The European Commission has approved the immune checkpoint inhibitor Keytruda (pembrolizumab) to treat certain Hodgkin lymphoma patients in 31 European countries, Merck announced.
The approval applies to patients with relapsed or refractory classical Hodgkin lymphoma (cHL) who either failed autologous stem cell transplant (ASCT) and Adcetris (brentuximab vedotin), or who are ineligible for ASCT and didn’t respond to Adcetris.
The approval follows a positive opinion in March by the European Medicines Agency’s Committee for Medicinal Products for Human Use (CHMP).
“For patients with classical Hodgkin lymphoma who have not been successfully treated with prior therapies – many of whom are young and have a poor prognosis – there are limited options and treating the disease poses significant challenges,” Dr. Pier Luigi Zinzani, an associate professor of hematology at Italy’s University of Bologna, said in a press release. “With this approval, we will now be able to provide these patients with a much-needed new treatment option.”
The EC’s approval was based on data from the KEYNOTE-087 Phase 2 trial (NCT02453594) and the KEYNOTE-013 Phase 1b trial (NCT01953692). The two multicenter, open-label studies assessed Keytruda’s safety and efficacy in 241 cHL patients who failed ASCT and Adcetris, who were ineligible for ASCT — because they did not achieve a complete or partial response following salvage chemotherapy — and failed Adcetris, or who failed ASCT and did not receive Adcetris.
KEYNOTE-087 enrolled 210 patients who received 200 mg Keytruda every three weeks until unacceptable toxicity or disease progression. Among the participants, 81 percent were refractory to at least one prior therapy, 61 percent had undergone ASCT, and 17 percent had not received Adcetris.
After a median follow-up of 10.1 months, the overall response rate was 69 percent, including 22 percent with complete responses and 47 percent with partial responses; 76 percent of patients responded to the treatment for six months or longer, and the median duration of response was 11.1 months.

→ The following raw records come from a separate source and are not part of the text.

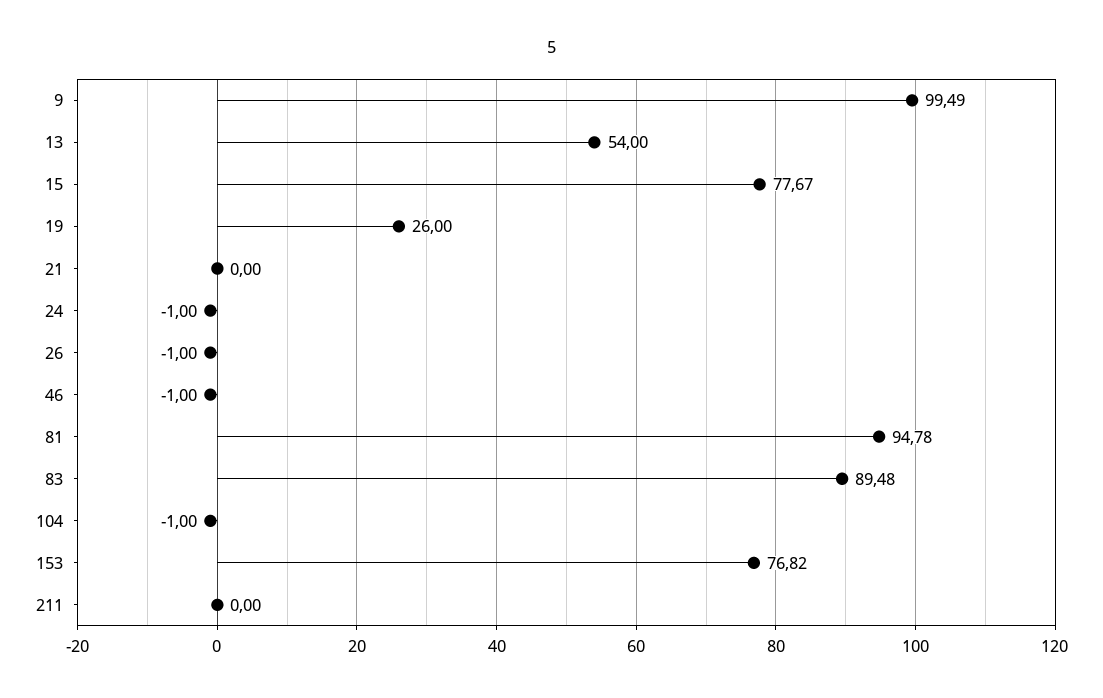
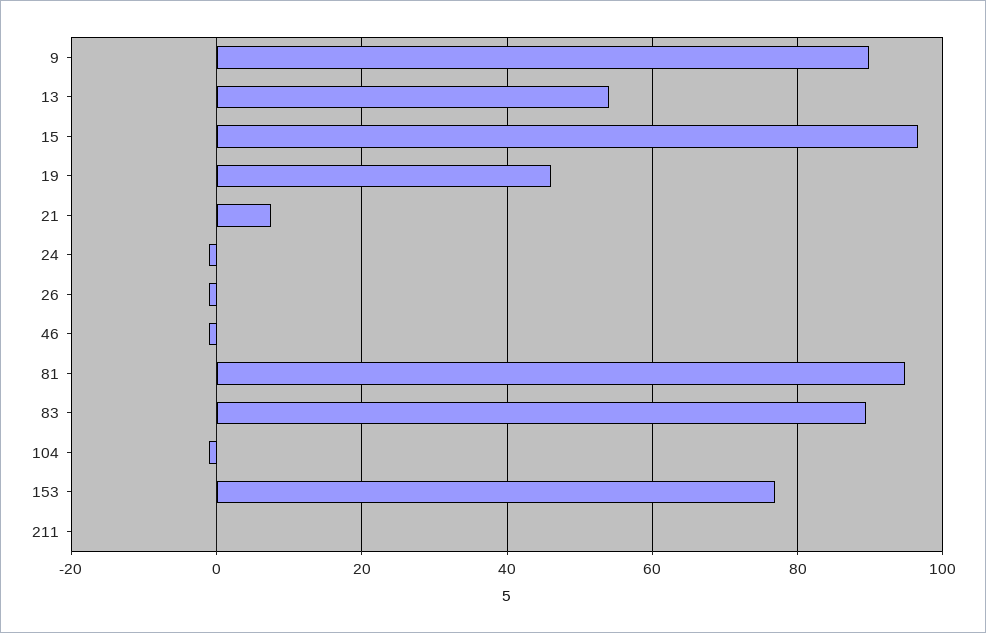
  {
-   "9": 99.49,
+   "9": 90,
    "13": 54,
-   "15": 77.67,
+   "15": 96,
-   "19": 26,
+   "19": 46,
-   "21": 0,
+   "21": 8,
    "24": -1,
    "26": -1,
    "46": -1,
    "81": 94.78,
    "83": 89.48,
    "104": -1,
    "153": 76.82,
    "211": 0
  }

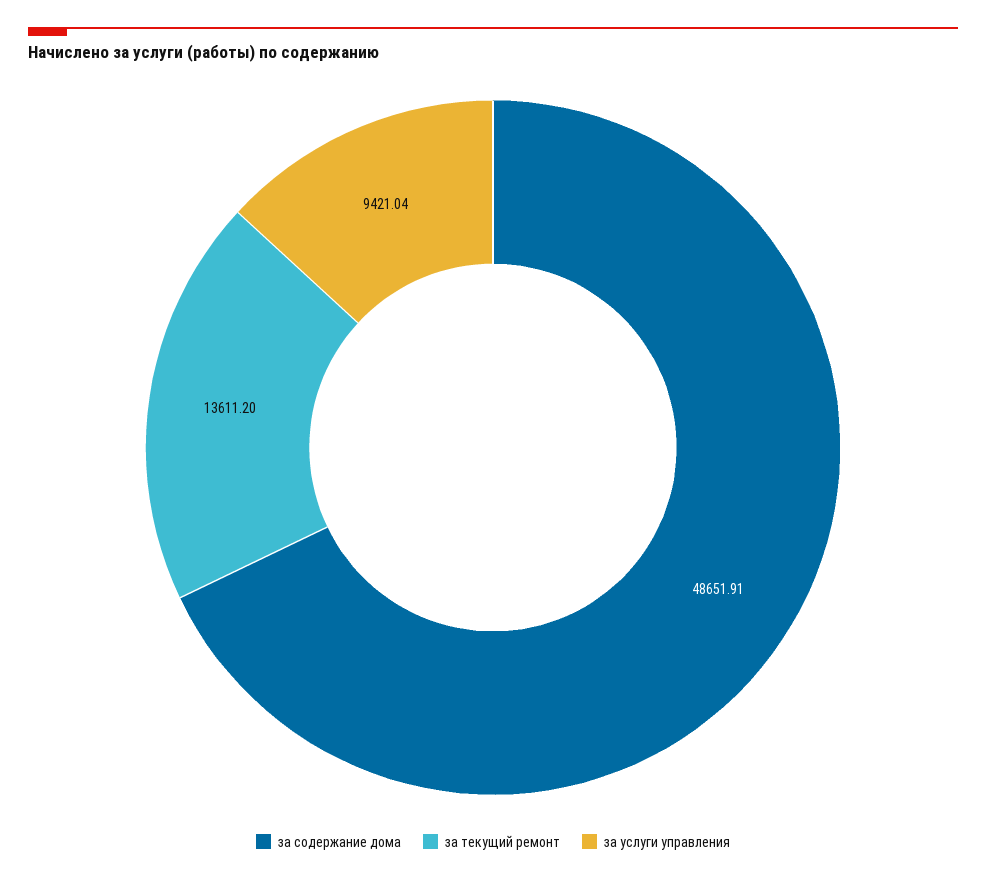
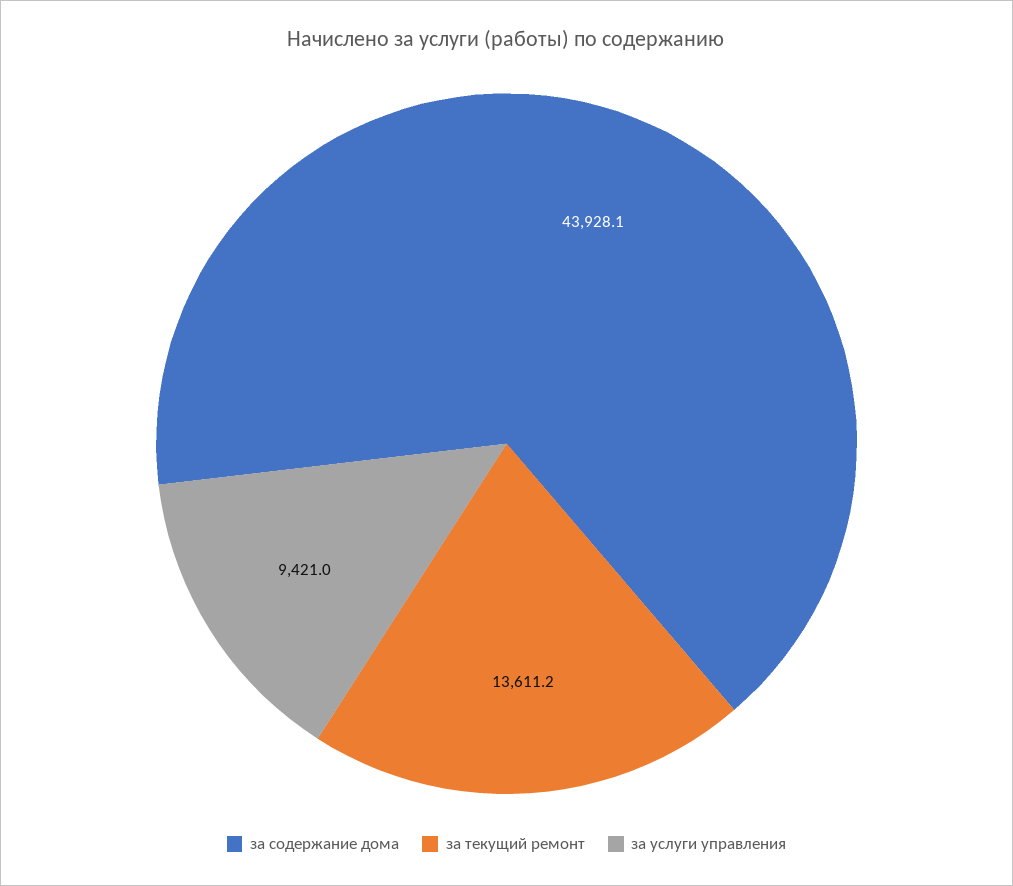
  {
-   "за содержание дома": 48651.91,
+   "за содержание дома": 43928.1,
    "за текущий ремонт": 13611.2,
    "за услуги управления": 9421.04
  }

In the KEYNOTE-013 trial, 31 patients received Keytruda every two weeks at a dose of 10 mg/kg. Among the participants, 87 percent were refractory to at least one prior therapy, 74 percent had undergone ASCT, and 42 percent had received prior radiation therapy. Following a median follow-up time of 28.7 months, 18 patients (58 percent) responded to the treatment, including 19 percent with complete responses and 39 percent with partial responses. Median duration of response was not reached.
Keytruda will now be marketed in all 28 EU member states, plus Iceland, Lichtenstein and Norway, at the approved dose of 200 mg every three weeks until unacceptable toxicity or signs of disease progression.
“Today’s approval brings an important new treatment option to patients in Europe with classical Hodgkin lymphoma who have not responded to existing therapies,” said Dr. Roger Dansey, a top official at Merck Research Laboratories. “This milestone underscores our commitment to evaluating Keytruda in diseases with unmet need facing the hematology community.”